Her choices and decisions have consequences...if when she moans about how unfair it all is yoou people realistically and rationally say "well, you know he wants onlly sex and you're having only sex so what are you complaining about?" she'll have less people to "vent to"...and she'll have to internalize her feelings until in order to "stop having the feelings, she has to end the relationship because nobody will sympathize with her."

It's called tough love...you people are enabling her dysfunctional reasoning. Feelings are NOT facts, goals, or calls to action..but she's treating her feelings as if they are those things, and you all are going "oh, you poor thing, how unfair" - tell her how it is. Feelings are a result of individual perception of situations - so she's perpetuating the situation with her actions that are creating the very feelings she wants to get rid of.

Tll her, That this isn't unfair because she's well aware of the score going in. He says she's too old to be anything but a great lay, and that is all the use he has for her. That she knows this and she's participating willingly in the sex so why doesn't she stick to "getting laid well and just enjoy his genetalia" and put the rest of her life in order to be a complete person without "a partner".

She'll despise you all- but that's the only shot that you've got.

Erin

quickblade14@hotmail.com

iVillage Member
Registered: 03-26-2003
Thu, 04-15-2004 - 11:57am
You are absolutely right! I like what you had to say. I may even quote you, LOL. Just not say I went to Ivillage, LOL. It helps to get an outside opionion.

Thanks Again

Eileen
iVillage Member
Registered: 03-26-2003
Thu, 04-15-2004 - 2:01pm
Well first of all lets get one thing straight before giving advice.

YOUR FRIEND IS NOT BEING USED!

You may not like this guy, you know this man isn’t right for your friend, you don’t like that she is being disrespected, you may not like that she is with a guy that will never give her a real relationship etc. but she is by no means being used.

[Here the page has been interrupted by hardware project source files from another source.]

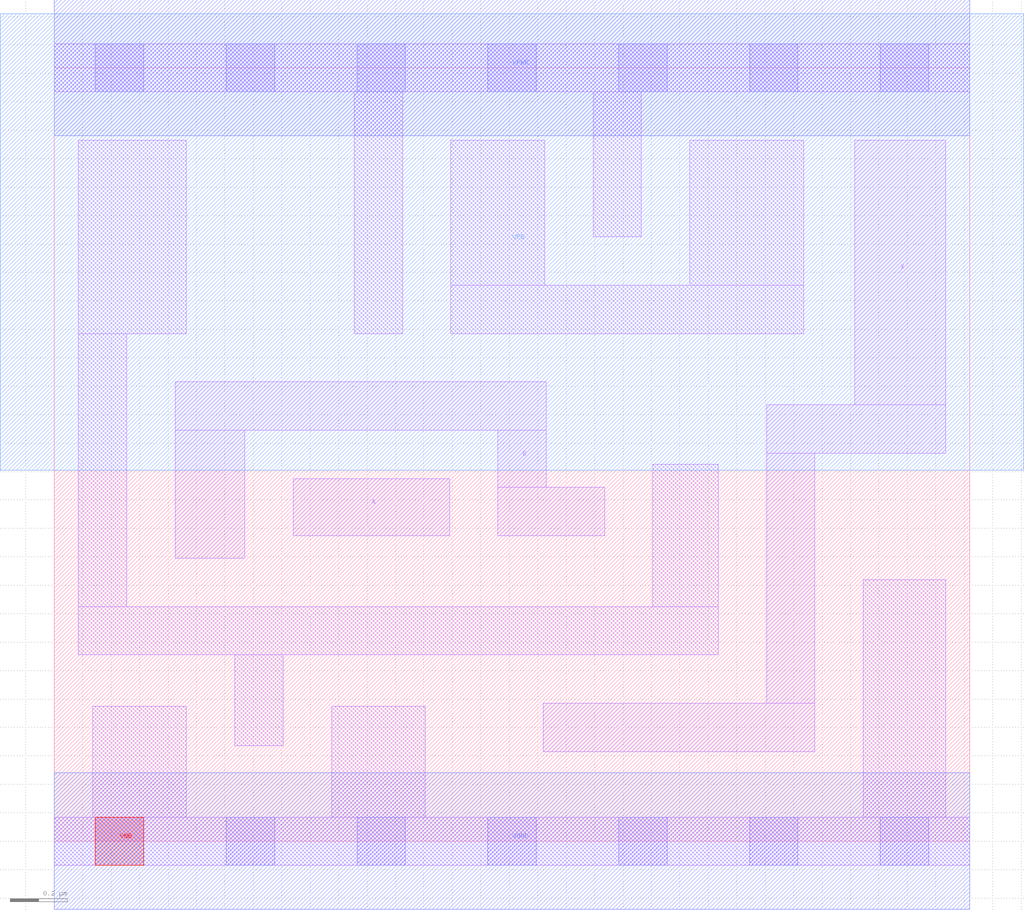
<source format=lef>
# Copyright 2020 The SkyWater PDK Authors
#
# Licensed under the Apache License, Version 2.0 (the "License");
# you may not use this file except in compliance with the License.
# You may obtain a copy of the License at
#
#     https://www.apache.org/licenses/LICENSE-2.0
#
# Unless required by applicable law or agreed to in writing, software
# distributed under the License is distributed on an "AS IS" BASIS,
# WITHOUT WARRANTIES OR CONDITIONS OF ANY KIND, either express or implied.
# See the License for the specific language governing permissions and
# limitations under the License.
#
# SPDX-License-Identifier: Apache-2.0

VERSION 5.7 ;
  NOWIREEXTENSIONATPIN ON ;
  DIVIDERCHAR "/" ;
  BUSBITCHARS "[]" ;
MACRO sky130_fd_sc_hd__xor2_1
  CLASS CORE ;
  FOREIGN sky130_fd_sc_hd__xor2_1 ;
  ORIGIN  0.000000  0.000000 ;
  SIZE  3.220000 BY  2.720000 ;
  SYMMETRY X Y R90 ;
  SITE unithd ;
  PIN A
    ANTENNAGATEAREA  0.495000 ;
    DIRECTION INPUT ;
    USE SIGNAL ;
    PORT
      LAYER li1 ;
        RECT 0.840000 1.075000 1.390000 1.275000 ;
    END
  END A
  PIN B
    ANTENNAGATEAREA  0.495000 ;
    DIRECTION INPUT ;
    USE SIGNAL ;
    PORT
      LAYER li1 ;
        RECT 0.425000 0.995000 0.670000 1.445000 ;
        RECT 0.425000 1.445000 1.730000 1.615000 ;
        RECT 1.560000 1.075000 1.935000 1.245000 ;
        RECT 1.560000 1.245000 1.730000 1.445000 ;
    END
  END B
  PIN VNB
    PORT
      LAYER pwell ;
        RECT 0.145000 -0.085000 0.315000 0.085000 ;
    END
  END VNB
  PIN VPB
    PORT
      LAYER nwell ;
        RECT -0.190000 1.305000 3.410000 2.910000 ;
    END
  END VPB
  PIN X
    ANTENNADIFFAREA  0.800500 ;
    DIRECTION OUTPUT ;
    USE SIGNAL ;
    PORT
      LAYER li1 ;
        RECT 1.720000 0.315000 2.675000 0.485000 ;
        RECT 2.505000 0.485000 2.675000 1.365000 ;
        RECT 2.505000 1.365000 3.135000 1.535000 ;
        RECT 2.815000 1.535000 3.135000 2.465000 ;
    END
  END X
  PIN VGND
    DIRECTION INOUT ;
    SHAPE ABUTMENT ;
    USE GROUND ;
    PORT
      LAYER met1 ;
        RECT 0.000000 -0.240000 3.220000 0.240000 ;
    END
  END VGND
  PIN VPWR
    DIRECTION INOUT ;
    SHAPE ABUTMENT ;
    USE POWER ;
    PORT
      LAYER met1 ;
        RECT 0.000000 2.480000 3.220000 2.960000 ;
    END
  END VPWR
  OBS
    LAYER li1 ;
      RECT 0.000000 -0.085000 3.220000 0.085000 ;
      RECT 0.000000  2.635000 3.220000 2.805000 ;
      RECT 0.085000  0.655000 2.335000 0.825000 ;
      RECT 0.085000  0.825000 0.255000 1.785000 ;
      RECT 0.085000  1.785000 0.465000 2.465000 ;
      RECT 0.135000  0.085000 0.465000 0.475000 ;
      RECT 0.635000  0.335000 0.805000 0.655000 ;
      RECT 0.975000  0.085000 1.305000 0.475000 ;
      RECT 1.055000  1.785000 1.225000 2.635000 ;
      RECT 1.395000  1.785000 2.635000 1.955000 ;
      RECT 1.395000  1.955000 1.725000 2.465000 ;
      RECT 1.895000  2.125000 2.065000 2.635000 ;
      RECT 2.105000  0.825000 2.335000 1.325000 ;
      RECT 2.235000  1.955000 2.635000 2.465000 ;
      RECT 2.845000  0.085000 3.135000 0.920000 ;
    LAYER mcon ;
      RECT 0.145000 -0.085000 0.315000 0.085000 ;
      RECT 0.145000  2.635000 0.315000 2.805000 ;
      RECT 0.605000 -0.085000 0.775000 0.085000 ;
      RECT 0.605000  2.635000 0.775000 2.805000 ;
      RECT 1.065000 -0.085000 1.235000 0.085000 ;
      RECT 1.065000  2.635000 1.235000 2.805000 ;
      RECT 1.525000 -0.085000 1.695000 0.085000 ;
      RECT 1.525000  2.635000 1.695000 2.805000 ;
      RECT 1.985000 -0.085000 2.155000 0.085000 ;
      RECT 1.985000  2.635000 2.155000 2.805000 ;
      RECT 2.445000 -0.085000 2.615000 0.085000 ;
      RECT 2.445000  2.635000 2.615000 2.805000 ;
      RECT 2.905000 -0.085000 3.075000 0.085000 ;
      RECT 2.905000  2.635000 3.075000 2.805000 ;
  END
END sky130_fd_sc_hd__xor2_1
END LIBRARY

</source>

She is knowingly in a sex only relationship with this man, if you don’t want to hear anything more about it, then flat out tell her that, say I don’t like the way this man treats you and I can’t listen to you talk about him anymore, I’m sorry I can’t be the friend you go to about him. That’s it. My BEST friend is having an affair on her husband, she called me and told me and I asked her why she just doesn’t leave, blah blah blah excuse after excuse she gave me why should wouldn’t leave her husband, so I just told her my opinion of it and that I cannot be the friend she goes to on this subject since I’ve been cheated on I cannot be objective about it and I cannot talk to her about it. She hasn’t talked about it since.

It is not your duty to “save” your friend. She chooses these relationships, you said this is her third, this is what she chooses.

I’m sorry to say but you need to just stay out of it.